[Form 4] Alnylam Pharmaceuticals, Inc. Insider Trading Activity
Rhea-AI Filing Summary
Dennis A. Ausiello, a director of Alnylam Pharmaceuticals, executed multiple equity transactions on 08/14/2025 under a Rule 10b5-1(c) trading plan adopted May 15, 2025. The Form 4 reports exercises of stock options (codes M(1)) for option blocks of 9,000; 5,153; 4,581; 5,228; 4,032; and 3,454 shares at exercise prices ranging from $72.01 to $189.87 per share, each creating corresponding shares of common stock. The filing also shows open-market sales (codes S(1)) of multiple share blocks at weighted-average prices reported in ranges between $430.39 and $443.10 per share. After the reported transactions, the reporting person’s beneficial ownership counts are shown on individual lines (for example, 9,911; 15,064; 19,645; 24,873; 28,905; 32,359; then decreasing after sales to 911). Additionally, 3,500 shares are reported as indirectly owned by a trust for which the reporting person's spouse is trustee. The Form 4 was signed by an attorney-in-fact on behalf of Mr. Ausiello on 08/15/2025.
Positive
- Transactions were executed under a Rule 10b5-1(c) trading plan, providing pre-established timing and an affirmative defense for the trades
- Full disclosure of option vesting dates, exercise prices, and weighted-average sale price ranges enhances transparency
- Indirect holdings are disclosed (3,500 shares held in a trust with spouse as trustee), meeting governance disclosure norms
Negative
- Significant insider sales across multiple blocks at prices roughly between $430 and $443 per share, which reduce reported direct holdings
- Large option exercises followed by sales could be interpreted as insiders realizing gains rather than long-term accumulation
Insights
TL;DR: Routine option exercises and systematic sales under a 10b5-1 plan; primarily liquidity events, not an unexpected disclosure.
The filing documents contemporaneous exercises of multiple vested stock options followed by systematic sales executed under a Rule 10b5-1(c) plan adopted May 15, 2025. Exercises span option grants with strike prices from $72.01 to $189.87 and result in newly issued common shares; subsequent sales occurred across several price bands between ~$430 and ~$443, using weighted-average pricing disclosures. For investors, this represents insider liquidity managed via a pre-established plan rather than ad-hoc market timing. The presence of an attorney-in-fact signature is procedural. No new material corporate developments, financings, or governance changes are disclosed.
TL;DR: Disclosure aligns with standard governance practices; 10b5-1 adoption provides affirmative defense for trading timing.

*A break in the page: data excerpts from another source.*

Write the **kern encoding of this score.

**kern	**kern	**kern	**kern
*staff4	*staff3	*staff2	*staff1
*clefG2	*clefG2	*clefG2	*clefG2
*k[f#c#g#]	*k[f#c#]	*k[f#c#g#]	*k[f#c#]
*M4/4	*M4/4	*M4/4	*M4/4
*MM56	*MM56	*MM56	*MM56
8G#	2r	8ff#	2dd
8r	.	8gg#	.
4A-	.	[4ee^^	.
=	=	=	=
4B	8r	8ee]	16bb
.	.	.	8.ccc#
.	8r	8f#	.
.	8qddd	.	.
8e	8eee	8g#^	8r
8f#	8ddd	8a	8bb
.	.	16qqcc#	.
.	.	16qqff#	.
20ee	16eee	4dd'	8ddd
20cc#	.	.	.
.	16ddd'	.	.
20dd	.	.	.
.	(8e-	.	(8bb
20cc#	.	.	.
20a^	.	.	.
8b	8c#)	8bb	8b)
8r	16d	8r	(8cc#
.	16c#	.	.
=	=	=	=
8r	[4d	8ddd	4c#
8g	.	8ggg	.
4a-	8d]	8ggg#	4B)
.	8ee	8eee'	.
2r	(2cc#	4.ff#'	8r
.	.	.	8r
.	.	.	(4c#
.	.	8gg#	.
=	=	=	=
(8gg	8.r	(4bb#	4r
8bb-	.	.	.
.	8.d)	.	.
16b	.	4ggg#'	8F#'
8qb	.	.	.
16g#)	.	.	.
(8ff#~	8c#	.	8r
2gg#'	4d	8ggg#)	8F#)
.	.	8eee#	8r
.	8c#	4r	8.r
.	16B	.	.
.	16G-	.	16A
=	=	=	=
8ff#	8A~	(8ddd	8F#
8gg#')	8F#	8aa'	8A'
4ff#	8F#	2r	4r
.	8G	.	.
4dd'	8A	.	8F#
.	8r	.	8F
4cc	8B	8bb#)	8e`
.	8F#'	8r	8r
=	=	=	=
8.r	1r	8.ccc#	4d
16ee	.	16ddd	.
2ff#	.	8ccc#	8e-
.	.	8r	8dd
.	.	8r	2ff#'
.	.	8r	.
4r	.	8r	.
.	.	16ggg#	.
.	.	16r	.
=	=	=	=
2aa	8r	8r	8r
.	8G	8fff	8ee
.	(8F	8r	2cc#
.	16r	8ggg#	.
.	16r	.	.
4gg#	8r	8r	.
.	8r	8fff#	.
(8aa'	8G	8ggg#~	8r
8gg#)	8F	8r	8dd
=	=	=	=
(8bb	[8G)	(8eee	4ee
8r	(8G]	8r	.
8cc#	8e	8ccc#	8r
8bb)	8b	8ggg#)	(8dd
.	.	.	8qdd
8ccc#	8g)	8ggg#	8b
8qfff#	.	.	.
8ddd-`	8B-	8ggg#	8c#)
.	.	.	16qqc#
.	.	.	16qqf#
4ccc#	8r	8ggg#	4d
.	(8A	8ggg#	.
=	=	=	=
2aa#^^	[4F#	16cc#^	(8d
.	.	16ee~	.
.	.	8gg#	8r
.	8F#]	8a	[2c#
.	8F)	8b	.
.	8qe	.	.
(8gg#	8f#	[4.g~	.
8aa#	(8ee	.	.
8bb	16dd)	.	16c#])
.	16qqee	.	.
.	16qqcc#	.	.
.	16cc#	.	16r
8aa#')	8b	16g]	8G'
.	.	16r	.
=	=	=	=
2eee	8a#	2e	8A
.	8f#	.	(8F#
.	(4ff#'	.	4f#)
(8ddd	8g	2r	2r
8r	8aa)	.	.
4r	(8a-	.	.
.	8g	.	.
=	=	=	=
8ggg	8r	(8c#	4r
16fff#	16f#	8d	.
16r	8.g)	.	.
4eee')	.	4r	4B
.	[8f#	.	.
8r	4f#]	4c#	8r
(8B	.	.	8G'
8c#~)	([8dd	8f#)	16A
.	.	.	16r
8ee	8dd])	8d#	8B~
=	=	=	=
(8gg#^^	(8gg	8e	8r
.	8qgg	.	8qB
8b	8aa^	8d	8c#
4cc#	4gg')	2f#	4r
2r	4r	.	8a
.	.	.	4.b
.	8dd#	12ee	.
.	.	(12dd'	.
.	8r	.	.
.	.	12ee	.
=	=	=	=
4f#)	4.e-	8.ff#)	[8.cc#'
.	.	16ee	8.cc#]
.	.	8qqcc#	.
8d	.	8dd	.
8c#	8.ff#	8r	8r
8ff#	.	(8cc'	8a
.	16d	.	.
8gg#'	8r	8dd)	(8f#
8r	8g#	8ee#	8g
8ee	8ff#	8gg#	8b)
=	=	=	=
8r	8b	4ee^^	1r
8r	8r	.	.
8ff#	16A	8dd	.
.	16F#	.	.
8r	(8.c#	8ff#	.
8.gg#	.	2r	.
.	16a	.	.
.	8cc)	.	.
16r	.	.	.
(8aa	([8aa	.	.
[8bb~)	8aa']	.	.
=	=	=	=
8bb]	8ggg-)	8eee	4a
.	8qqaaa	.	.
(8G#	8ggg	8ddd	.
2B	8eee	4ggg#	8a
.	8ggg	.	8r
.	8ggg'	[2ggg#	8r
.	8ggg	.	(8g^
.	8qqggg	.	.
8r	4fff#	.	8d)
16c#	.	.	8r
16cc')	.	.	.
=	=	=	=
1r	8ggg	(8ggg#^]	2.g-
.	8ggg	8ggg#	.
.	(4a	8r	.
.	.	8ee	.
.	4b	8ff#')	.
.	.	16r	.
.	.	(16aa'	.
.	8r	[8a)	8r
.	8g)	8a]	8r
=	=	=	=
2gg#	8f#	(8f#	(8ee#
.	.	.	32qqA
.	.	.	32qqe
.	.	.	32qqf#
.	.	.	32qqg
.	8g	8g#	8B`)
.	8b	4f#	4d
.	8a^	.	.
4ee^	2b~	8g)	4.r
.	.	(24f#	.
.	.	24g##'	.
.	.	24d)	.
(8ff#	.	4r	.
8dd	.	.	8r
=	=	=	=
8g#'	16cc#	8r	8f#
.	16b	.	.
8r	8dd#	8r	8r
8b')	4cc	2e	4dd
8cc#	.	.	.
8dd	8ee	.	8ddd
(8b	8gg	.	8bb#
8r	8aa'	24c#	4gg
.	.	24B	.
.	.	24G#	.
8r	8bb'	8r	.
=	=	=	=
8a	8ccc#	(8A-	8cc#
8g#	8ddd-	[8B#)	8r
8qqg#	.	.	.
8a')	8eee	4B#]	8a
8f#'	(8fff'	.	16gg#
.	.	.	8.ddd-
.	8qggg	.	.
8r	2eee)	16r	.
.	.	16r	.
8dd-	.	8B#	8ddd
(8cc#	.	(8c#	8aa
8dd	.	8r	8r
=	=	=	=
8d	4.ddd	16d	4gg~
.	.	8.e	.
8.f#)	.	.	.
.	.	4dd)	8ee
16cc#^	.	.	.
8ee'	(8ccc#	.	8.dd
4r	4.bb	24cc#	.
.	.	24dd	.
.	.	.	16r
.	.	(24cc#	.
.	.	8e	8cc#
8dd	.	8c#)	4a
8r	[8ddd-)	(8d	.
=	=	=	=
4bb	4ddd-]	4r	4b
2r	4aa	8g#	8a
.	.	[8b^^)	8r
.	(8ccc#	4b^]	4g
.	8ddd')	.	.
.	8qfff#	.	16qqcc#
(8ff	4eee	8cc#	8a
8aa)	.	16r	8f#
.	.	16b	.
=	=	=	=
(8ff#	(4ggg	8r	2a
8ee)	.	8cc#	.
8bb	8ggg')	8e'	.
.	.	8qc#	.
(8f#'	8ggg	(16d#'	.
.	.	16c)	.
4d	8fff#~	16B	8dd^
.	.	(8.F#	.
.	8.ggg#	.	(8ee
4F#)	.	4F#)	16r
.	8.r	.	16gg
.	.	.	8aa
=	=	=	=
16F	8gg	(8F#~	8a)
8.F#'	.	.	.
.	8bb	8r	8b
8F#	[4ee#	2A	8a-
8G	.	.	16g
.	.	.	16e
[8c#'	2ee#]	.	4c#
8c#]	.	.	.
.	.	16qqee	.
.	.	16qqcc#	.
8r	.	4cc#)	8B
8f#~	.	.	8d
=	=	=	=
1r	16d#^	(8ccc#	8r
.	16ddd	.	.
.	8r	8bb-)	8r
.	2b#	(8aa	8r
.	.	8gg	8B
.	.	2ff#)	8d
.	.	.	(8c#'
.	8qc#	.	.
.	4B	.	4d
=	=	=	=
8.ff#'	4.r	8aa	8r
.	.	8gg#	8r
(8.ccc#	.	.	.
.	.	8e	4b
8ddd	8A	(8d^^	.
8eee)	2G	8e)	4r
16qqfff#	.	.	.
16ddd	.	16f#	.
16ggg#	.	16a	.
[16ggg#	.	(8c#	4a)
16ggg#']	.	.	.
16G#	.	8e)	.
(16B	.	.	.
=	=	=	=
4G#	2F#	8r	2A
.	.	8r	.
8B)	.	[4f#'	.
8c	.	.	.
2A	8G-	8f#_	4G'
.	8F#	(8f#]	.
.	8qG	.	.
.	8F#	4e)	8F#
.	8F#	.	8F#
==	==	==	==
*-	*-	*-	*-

The report clearly states the transactions were made pursuant to a Rule 10b5-1(c) plan adopted May 15, 2025, which is an accepted governance mechanism to mitigate insider trading concerns. The Form 4 identifies direct and indirect holdings and notes a trust holding 3,500 shares with the spouse as trustee, satisfying disclosure of potential indirect ownership. From a compliance standpoint, the filing appears complete: transaction codes, exercise details, weighted-average sales prices ranges and vesting dates for options are provided. No governance irregularities or unexplained transfers are apparent in this filing.